# [ЦЕЛЬ 1]
Какой котел вышел из строя полностью, согласно фрагменту о поврежденном судне?
# [ЦЕЛЬ 2]
Допишите продолжение фрагмента о поврежденном судне, начиная сразу после фразы «был отдан якорь».

После осмотра выяснилось: левый котел вышел из строя полностью (весь паропровод был разрушен взрывом), а правый котел в порядке и можно было ввести его в действие после некоторой проверки фланцевых соединений. С самой машиной положение оказалось гораздо труднее, т.к. машинное отделение находилось под огнем, попало много песку и грязи в «движение» машины, нужна была тщательная очистка и осмотр. В период осмотра мне доложили, что идут самолеты противника. Быстро выскочив с командой на палубу, увидели, что самолеты легли на боевой курс. Одновременно я заметил отсутствие кормового флага, неизвестный мне, да и наверно и никому, человек спустил его, выбросил за борт, а вместо него пытался поднять белую простыню, чудом уцелевшую на судне. Так на корме раздался выстрел и он был убит. Подбежав к кормовому флагу, люди с презрением выбросили труп за борт, а вместе с ним и простыню, чтобы ничего не напоминало об этом эпизоде.
Самолеты начали бомбежку, но все летело мимо и только одна бомба попала в бункерный люк сзади трубы (как его называли на паровиках «штаны») Но, или самолет до того низко снизился, или бомба некачественная, она не разорвалась, упала плашмя в бункер, разлетелась на три части (головка, цилиндр и стабилизатор) весом в 500 кг и своим падением причинила серьезные повреждения судну и отодвинула ремонт машины на более продолжительный срок. Вторичным осмотром пришли в выводу, что привести судно к жизни можно. С окончанием тушения пожара мною было дано указание людям заносить в бывшие помещения: каюту капитана, кают-компанию всякое тряпье, находящееся на палубе, дымовые шашки для имитации пожара, что-бы отвлечь противника и создать впечатление о безвыходном положении судна. Дрейфом нас продолжало нести к эстонскому берегу, местечку Купда, занятому врагом. Чтобы прекратить дрейф, был отдан якорь.

# [ДАННЫЕ]
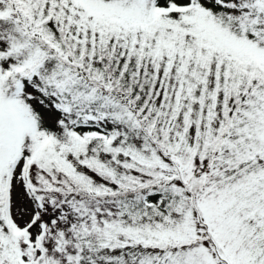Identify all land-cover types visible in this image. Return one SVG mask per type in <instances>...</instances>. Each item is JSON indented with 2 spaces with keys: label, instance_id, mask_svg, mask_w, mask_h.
<instances>
[{
  "label": "snow or ice",
  "instance_id": "obj_1",
  "mask_svg": "<svg viewBox=\"0 0 264 264\" xmlns=\"http://www.w3.org/2000/svg\"><path fill=\"white\" fill-rule=\"evenodd\" d=\"M0 264H264V0H0Z\"/></svg>",
  "mask_w": 264,
  "mask_h": 264
}]
</instances>
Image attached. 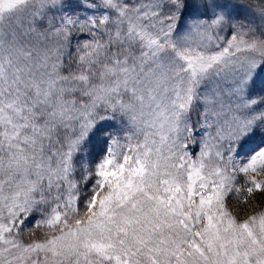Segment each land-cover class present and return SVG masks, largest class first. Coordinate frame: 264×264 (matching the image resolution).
<instances>
[{"label": "snow or ice", "instance_id": "snow-or-ice-1", "mask_svg": "<svg viewBox=\"0 0 264 264\" xmlns=\"http://www.w3.org/2000/svg\"><path fill=\"white\" fill-rule=\"evenodd\" d=\"M262 73L264 0H0V264H264Z\"/></svg>", "mask_w": 264, "mask_h": 264}, {"label": "rangeland", "instance_id": "rangeland-1", "mask_svg": "<svg viewBox=\"0 0 264 264\" xmlns=\"http://www.w3.org/2000/svg\"><path fill=\"white\" fill-rule=\"evenodd\" d=\"M81 40H83L84 39V37L83 36H80L79 37ZM72 44H73V50H74V47H75V44H76V40L75 39H73V41H72ZM262 75H264V73H262ZM142 138V137H141ZM262 142H264V138H260V137H256V138H254L251 142H250V147H256L258 144H260V143H262ZM190 151H193V153H195V151H198V149H196V148H192V149H190Z\"/></svg>", "mask_w": 264, "mask_h": 264}, {"label": "trees", "instance_id": "trees-1", "mask_svg": "<svg viewBox=\"0 0 264 264\" xmlns=\"http://www.w3.org/2000/svg\"><path fill=\"white\" fill-rule=\"evenodd\" d=\"M253 203L259 207H264V195L257 194L253 200Z\"/></svg>", "mask_w": 264, "mask_h": 264}]
</instances>
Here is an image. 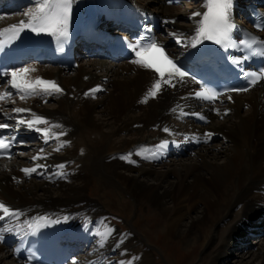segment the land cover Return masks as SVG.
<instances>
[{"label":"bare ground","instance_id":"1","mask_svg":"<svg viewBox=\"0 0 264 264\" xmlns=\"http://www.w3.org/2000/svg\"><path fill=\"white\" fill-rule=\"evenodd\" d=\"M22 1L9 0L5 9ZM27 1L24 13H11L0 27L27 21L25 13L35 11L39 0ZM91 1L99 18L95 0ZM132 1L162 16L157 33L174 55L189 52L200 20L192 13L206 11V0H184L186 7L167 0ZM234 1L257 2L264 9V0ZM87 4L83 0V7ZM134 60L95 57L78 65L72 75L64 68L26 64L23 67L36 69L30 79L55 81L63 92L29 96L23 104H17L19 97L7 76L0 92H12L14 103L4 101L11 105L3 108L0 102V123L35 135L26 125L16 127V118L31 119L34 113L55 127L47 142L38 132L40 140L26 156L0 158V202L20 213L0 220V234L5 236L0 264H24L12 256L9 244L39 218L52 215L75 226L69 238H81L82 245L92 243L84 257L73 255L69 264H159L155 244L165 257L174 253V264H264V230L252 224L254 217L264 214V82L247 92L225 94L207 107L187 97L193 87L185 78L143 102L158 75ZM97 86L102 90L85 95ZM47 98L50 101L43 103ZM14 107L31 113L16 114ZM181 110L207 115L209 121L203 125L185 121L184 129H178L174 118L181 119ZM185 130L192 134V142L182 150L175 148L176 157L150 155L152 144L178 139ZM60 132L65 135L56 139ZM208 132L213 133L210 139L204 135ZM65 141L64 148L54 151ZM38 153L46 159L27 162ZM129 154L134 163L121 158ZM36 164L47 167L31 176L21 171ZM61 164L63 169L57 167ZM60 171L65 175H57ZM90 186L94 191L88 195ZM121 212L126 217L120 227L111 216ZM139 212L145 222L137 220ZM252 232L262 233L254 250L246 244Z\"/></svg>","mask_w":264,"mask_h":264},{"label":"snow or ice","instance_id":"2","mask_svg":"<svg viewBox=\"0 0 264 264\" xmlns=\"http://www.w3.org/2000/svg\"><path fill=\"white\" fill-rule=\"evenodd\" d=\"M72 2L73 0H39L36 5V10L33 12L25 13V16L28 17L27 21L20 20L17 24L9 25L6 28L0 29V35L13 31L17 36L24 30H30L35 33H48L52 35H58L60 37H66L68 35V25L72 11ZM169 3H172L173 0H168ZM233 6V0H206L204 7L207 9L204 12H193L192 17H200V20L197 22L196 35L193 38L195 43H199L202 40H211L217 44H222L230 40V34L236 25L232 22L231 18V9ZM2 19V17H0ZM260 25H258L259 27ZM179 42V40H178ZM241 45L246 47H251L248 41L241 40L239 42ZM225 46L229 45L225 43ZM235 46V45H232ZM134 55L135 60L133 63L136 65L152 69L157 75L158 78L154 81L152 87L148 90L147 95L143 102H147L150 98H155L165 86L175 87L174 80L184 81L186 77L189 76V73L185 72L180 68L177 63L169 58L167 53L164 51V48L161 44L157 43L155 40L145 42V39L141 37L139 40H136L133 44L130 45ZM257 54L264 56V51H260ZM248 59V57H244ZM240 63V61H237ZM34 67H22L5 73L6 76H9L10 79L7 80V84L16 90V94L20 100H26L29 96L33 95H53L56 93H62L63 89L55 82L51 80H44L41 77H36L34 79L29 78V73L35 72ZM245 78L247 79L248 86L243 88H233L229 89L231 92H247L251 87H254L259 82L264 81V69H261L259 72L244 73ZM100 86L90 89L85 95H94L96 92L101 91ZM12 92L5 91L0 92V102L12 101ZM195 98L206 100V101H216L221 97V93H218L214 90L208 88H201L200 91H196L192 94ZM228 100H231L232 97L228 96ZM14 103V101H12ZM182 111V110H181ZM228 110H225V115ZM12 112L16 114L22 113H31V109L14 107ZM219 113V109H217ZM183 115H194L199 116L200 119H205L203 116H200L199 113H187L183 112ZM5 115H7L5 113ZM21 125H26L30 130H35L43 135L45 142L49 139H52L51 134L52 126L49 124L45 118L32 114L31 119H26L24 117L16 118V127ZM37 125H48V127L40 128ZM10 127L7 123H0V129H8ZM165 132H169L168 128L163 129ZM65 135L64 132L55 134V138L59 139L60 136ZM205 138L210 139L213 133H205ZM14 143V138L4 139L0 138V155H4L8 159H11L12 156L8 152L12 148ZM68 142H61L54 151H60L66 146ZM167 141H164L161 147L166 146ZM43 153V149H41ZM131 154L127 157H121L122 159H127L129 162L134 163L135 161L131 160ZM46 159V155H41L38 153L36 156L32 157L33 161ZM44 164H36L33 167H26L21 169V171L26 176H31L33 173L40 174L38 172L41 168H46ZM59 169H63L65 165H57ZM59 176H64L65 173L60 171L57 173ZM0 211L3 215H0V220H4L8 216H16L20 213L10 209L3 202H0ZM0 240H3V236H0Z\"/></svg>","mask_w":264,"mask_h":264},{"label":"rangeland","instance_id":"3","mask_svg":"<svg viewBox=\"0 0 264 264\" xmlns=\"http://www.w3.org/2000/svg\"><path fill=\"white\" fill-rule=\"evenodd\" d=\"M186 5H187V3L184 1V0H180V1H177V2H175V4L173 5V6H176V7H179V6H182V7H186ZM95 57H93V58H89V57H87V56H85V57H83L81 60H78L79 61V65L82 63V62H87L88 61V59H94ZM84 59V60H83ZM78 67L79 66H77L76 68H71L70 69V71H67V74L68 75H72V72H73V70L75 69H78ZM47 102H49V101H47ZM47 102H45V103H47ZM212 123V122H211ZM217 141V140H216ZM216 141H213V142H215L216 143ZM169 159H172V158H169ZM26 160V159H25ZM93 186H90L87 190H86V192H87V194L88 195H91V194H93V191H94V187L92 188ZM115 196L116 197H118V195L117 194H115ZM143 211H142V213L144 214V212H145V210H146V208L145 209H142ZM131 215H132V213H130ZM136 216V218H137V220L138 221H141V222H143L144 220H143V216H141L140 215V212L137 214V215H135ZM112 218H111V221H114V223H115V225L116 226H122V224H124V217H126V215L123 213V212H121V215H118L117 217L116 216H111ZM129 217H131V216H129ZM260 217H257V218H253L252 219V224H253V226L255 225L256 227L259 225L258 224V220H262L261 218L259 219ZM118 220V221H117ZM119 223V224H121V225H119L117 222ZM145 222V221H144ZM260 223H262L261 221H260ZM135 225H137L136 223H135ZM260 227V226H259ZM261 227H263L262 229L264 230V225H262ZM256 233H258V232H256ZM252 234H255V232H252ZM262 235V233L260 232L257 236H255V235H253V236H249V238H248V241L246 242V244L248 245V246H251V247H253V250L254 249H256V242L255 241H260V236ZM151 243H153V244H155V239L154 238H149L148 239ZM157 247L154 249L155 251H156V253H157V258H156V260L158 261V263L159 264H174V261L175 260H177V258H176V256L174 255V253H172L173 254V256H171L170 254L169 255H166V257H165V255H164V250H162V248H160L157 244H155ZM179 249V248H178ZM230 250H232V249H230ZM181 251V249H179V252ZM178 251H176V254L178 253V254H180ZM231 253H234V251L233 252H231ZM169 256V257H168ZM8 259H10L9 257H8ZM9 261V260H8Z\"/></svg>","mask_w":264,"mask_h":264}]
</instances>
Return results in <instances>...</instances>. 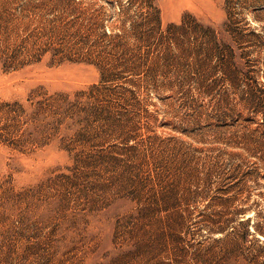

# [ПИСЬМЕННЫЙ ОТВЕТ 1]
Левый котел.

# [ПИСЬМЕННЫЙ ОТВЕТ 2]
Приступили к ремонту машин, найдя охотников среди пассажиров оказать нам помощь из числа краснофлотцев, солдат и гражданских лиц. Открыли верхнюю горловину котла и приступили к наполнению его водой, которую таскали из-за борта касками, кастрюлями, ведрами. Это была поистине муравьиная работа. Но люди шли на все, чтобы вернуть судно к жизни. Одновременно кочегар Шумило приступил к разведению огня в топках. В машине продолжался тщательный осмотр, ремонт и очистка от грязи. В этот день была последняя бомбежка, т.к. время подходило к сумеркам. Таким образом люди смогли, хотя бы на некоторое время полностью уделить внимание ремонту, но на верху наблюдали бдительно за водой и воздухом. Появились огни в котле, наполнили котел водой, закрыли горловину, проверяли все тщательно, как будто бы все идет нормально. Начал появляться пар, заработала стрелка манометра, люди начали оживать, у людей появилась надежда, надежда на спасение своих жизней и судна. Ремонт машины шел напряженно, с учетом окончания его ночью, чтобы под покровом темноты подойти к берегу острова Вайндло и может быть выброситься на песчаный пляж, чтобы его не сдрейфовало опять на глубину т.к. не знали мы, что еще будет с машиной. Остров этот еще находился в наших руках, на нем находился небольшой отряд из краснофлотцев, которые удерживали его и он был вооружен, а поэтому встать под прикрытие огня острова, где люди смогли бы получить укрытие от последующих бомбежек. В три часа ночи начал подниматься в котле пар.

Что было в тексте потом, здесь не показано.